The sound, in general, on the album is described fairly well by the album cover. A yellowed picture with some small figures that are near completely obscured by the wash of white scratches across the surface (or perhaps it is a driving snow). The grit and graininess of that photo is the perfect analogy to describe their abrasive harmonies, harsh guitar tones, angular rhythms and the echoed and reverbed vocals that sound like Phil Spector got his murderous little hands all over them. There is something really sinister about the vocal delivery on this album. It is haunting, slightly creepy and truly unsettling, and it works perfectly with the music. The unsettling nature of the sound of the album is made more unsettling by the fact that none of these songs really have a chorus. The energy contained within each of the songs can not be hidden behind these aspect of sound though and something truly remarkable begins to happen when listening to the album repeatedly, (which is highly suggested as this album is definitely a “grower”) one begins to pick through all of the “sound” and find some truly intriguing and catchy parts.
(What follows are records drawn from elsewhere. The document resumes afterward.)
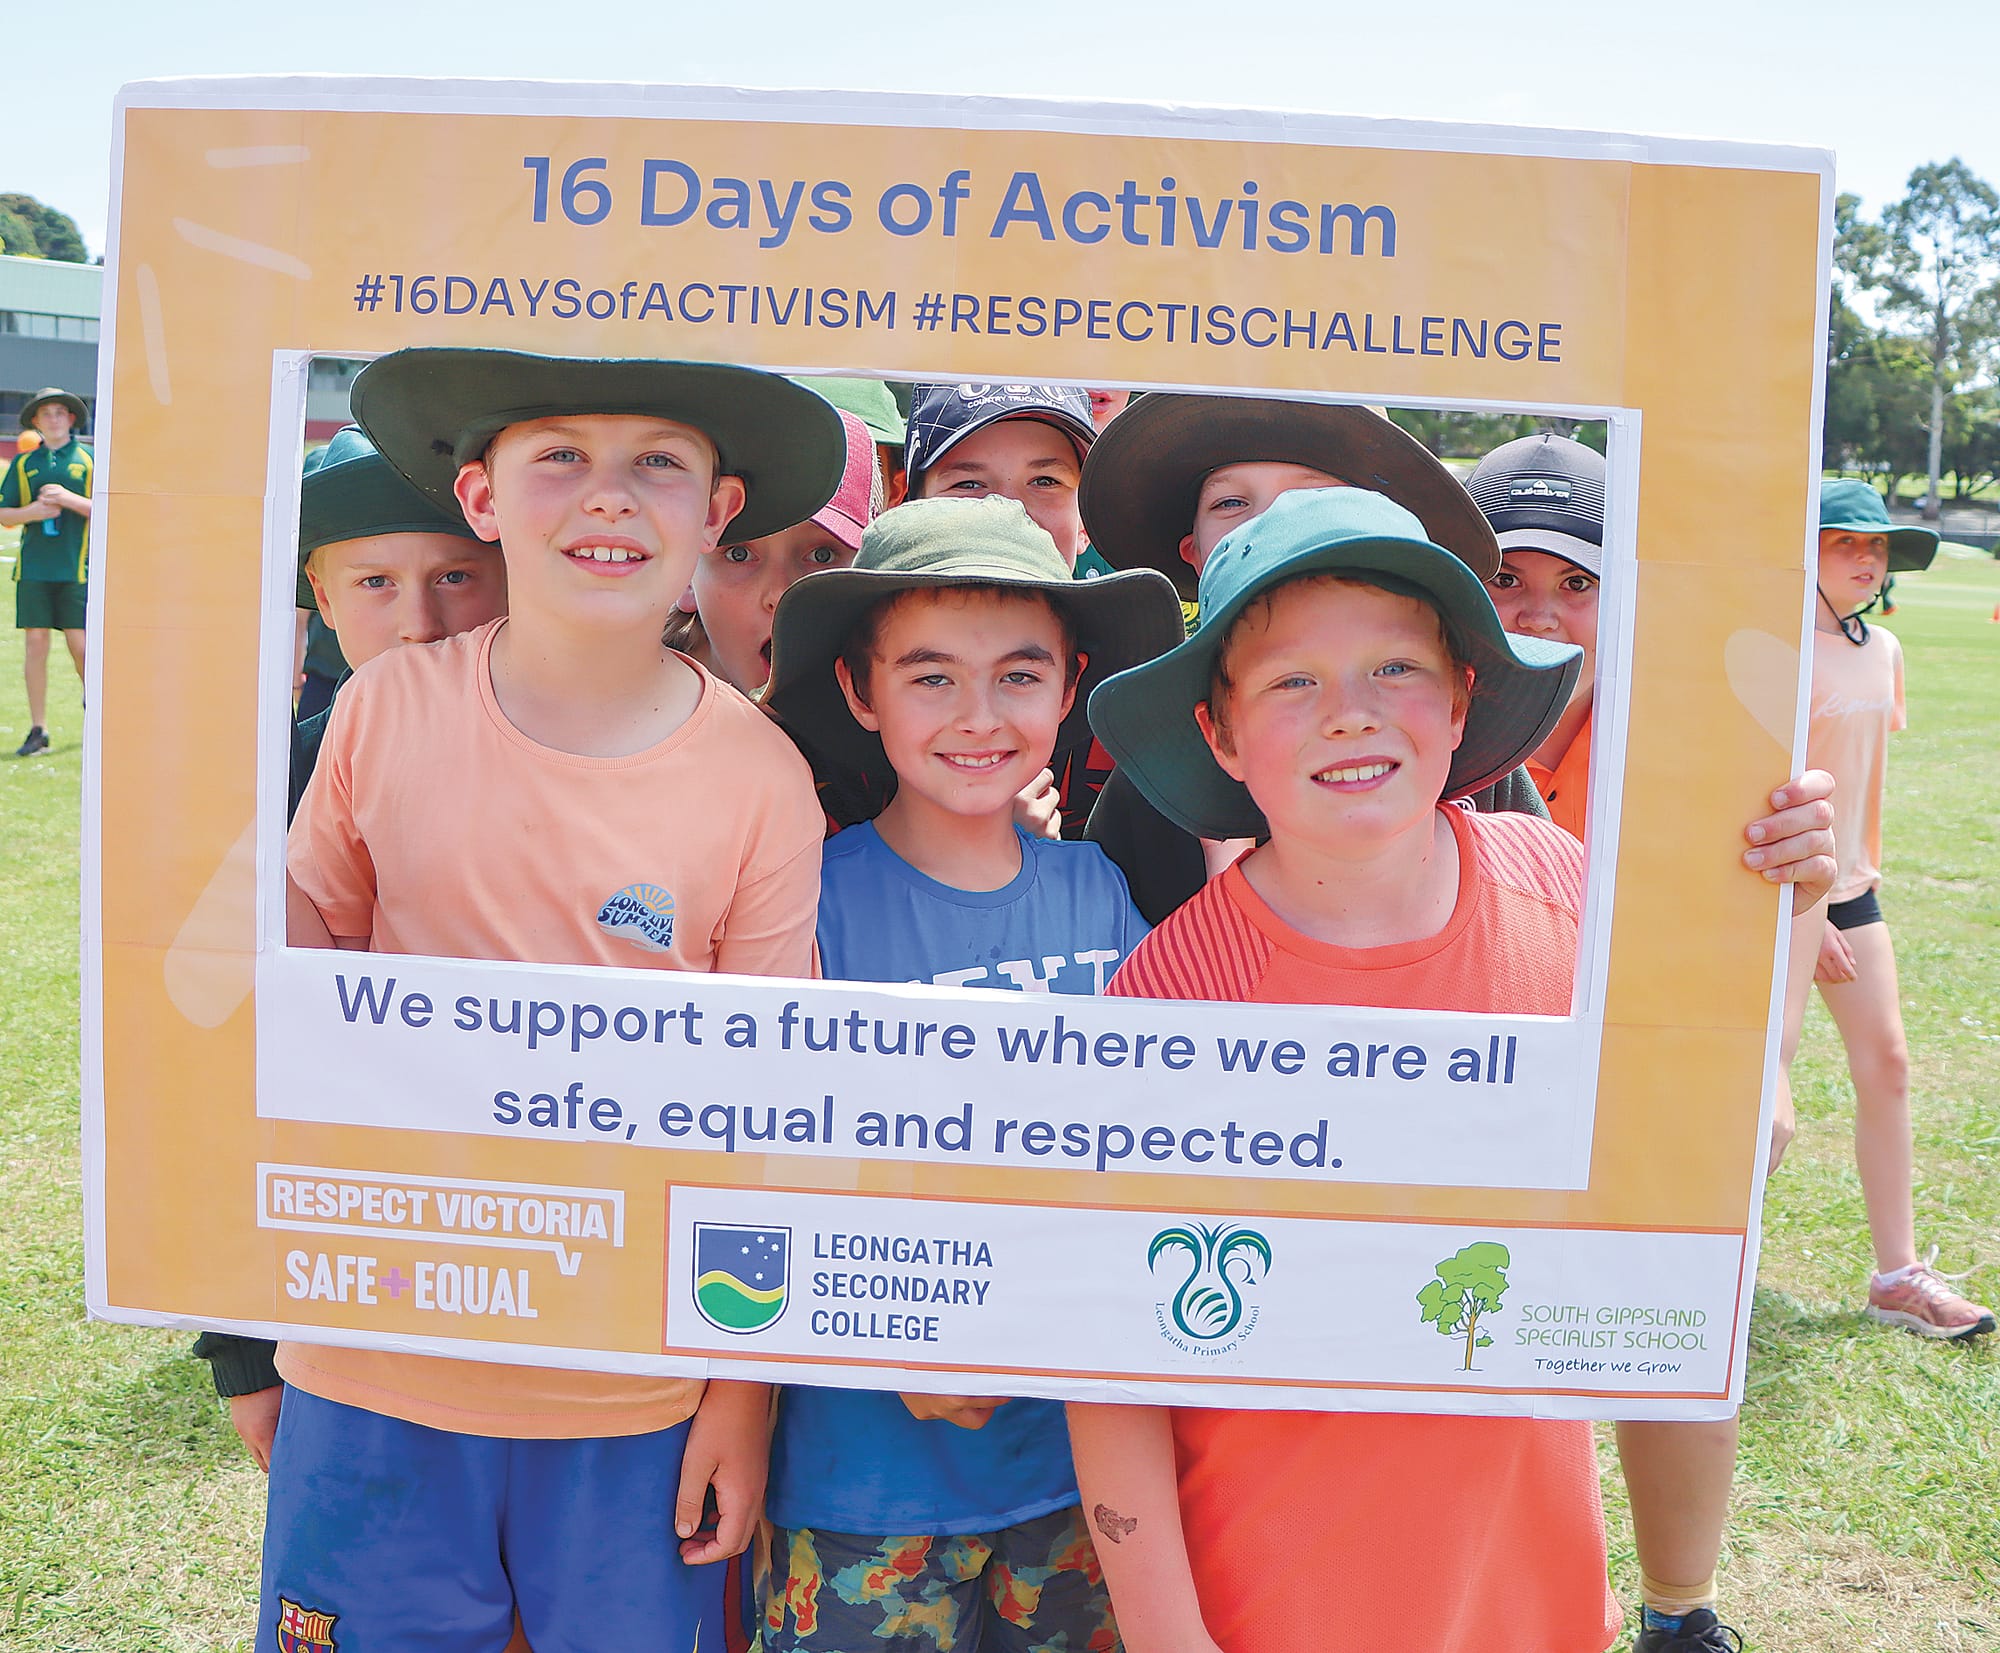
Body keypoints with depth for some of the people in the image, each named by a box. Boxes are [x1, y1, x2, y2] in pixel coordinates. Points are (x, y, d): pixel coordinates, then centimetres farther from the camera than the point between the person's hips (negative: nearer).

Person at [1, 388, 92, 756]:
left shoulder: (88, 459, 6)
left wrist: (69, 499, -14)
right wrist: (31, 511, -7)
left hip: (76, 568, -2)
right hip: (33, 568, 2)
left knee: (80, 646, -4)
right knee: (35, 644, 0)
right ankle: (38, 730, 6)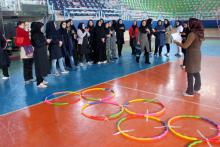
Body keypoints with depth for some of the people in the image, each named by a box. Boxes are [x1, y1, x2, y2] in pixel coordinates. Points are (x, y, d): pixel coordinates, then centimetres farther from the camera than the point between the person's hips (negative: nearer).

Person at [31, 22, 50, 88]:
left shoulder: (40, 34, 12)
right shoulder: (35, 35, -15)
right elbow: (38, 44, -21)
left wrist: (46, 41, 4)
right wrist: (46, 42, -12)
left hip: (42, 53, 9)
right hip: (38, 53, -9)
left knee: (43, 66, 15)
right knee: (39, 67, -6)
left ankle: (41, 80, 26)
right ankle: (39, 83, -2)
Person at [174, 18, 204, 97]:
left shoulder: (192, 34, -20)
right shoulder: (200, 33, 6)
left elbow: (185, 46, -19)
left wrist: (177, 42, -3)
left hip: (192, 56, -9)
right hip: (197, 54, 9)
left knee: (190, 74, -2)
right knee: (196, 72, 18)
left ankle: (190, 92, 4)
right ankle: (196, 88, 31)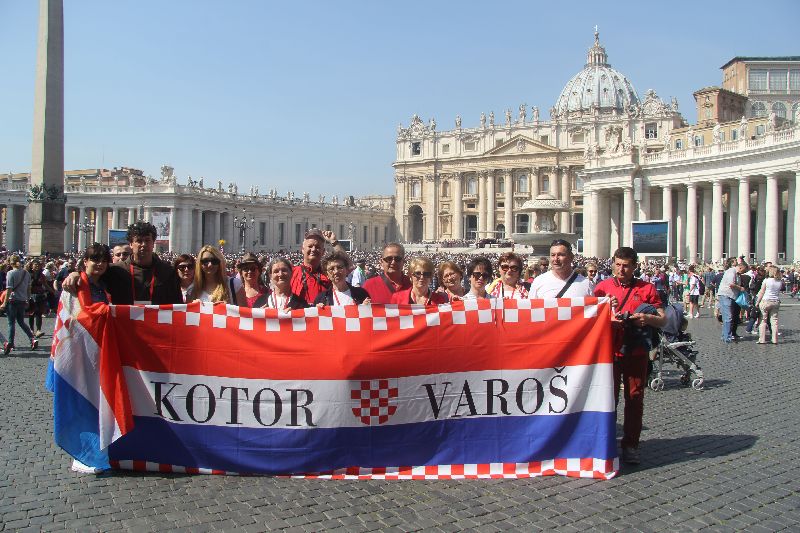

One can hold onto these parts and become absorbed in a trance of sorts, for example during the uncharacteristically “up” sounding final 2 minutes of the closing track “Eyesore”. Also, speaking to the lo-fi sound are “Heat Distraction” and “China Steps” that both open with bass and drums recorded from what sounds like a room mic replete with the noisy squeak of the kick drum pedal and “Untogether”, which begins by sounding as if someone started the tape after the band had already begun to play.
The opening track seems to function as an anacrusis to the proper opening of the album. “Can’t You See” is a slow burning, contemplative and nearly ambient track while “Heat Distraction”, which follows, is a driving and disorienting song that is catchy, bright and radio-friendly(er) despite it being somewhat more cerebral from a compositional standpoint. “Can’t You See” shares with “Bells” a foundation in ambiance, though the veiled ambiance of the opening track is abandoned in the latter track for total unabashed guitar feedback hum and growl with organ-like overtones ringing out through a cloud of sound.
The most abrasive, in your face, and Sonic Youth-y track is the turbulent “Drag Open”. The vocals are nearly covered by the barrage of buzzing guitars, whereas “Locust Valley”, with its meandering arpeggios, sounds like the kind of 2 guitar counterpoint that Radiohead favors on their song “Weird Fishes/Arpeggi”. “Venice Lockjaw” is the closest that the band gets to writing a ballad as it is another slow burning track that continues to build, while closing track “Eyesore” is another candidate for heavy college radio rotation.
Women sound like a modern band with old school production values. The reverb and sound in general is straight out of the 60’s much in the same way that Best Coast tries to capture the Phil Spector girl group “wall of sound”. But Women isn’t nearly the same as Best Coast. There is something intriguing and sinister in their sound, something slightly creepy and disturbing about the vocals, something unsettling about the structure of the songs and all of these things are done to perfection so as to have the listener coming back for more.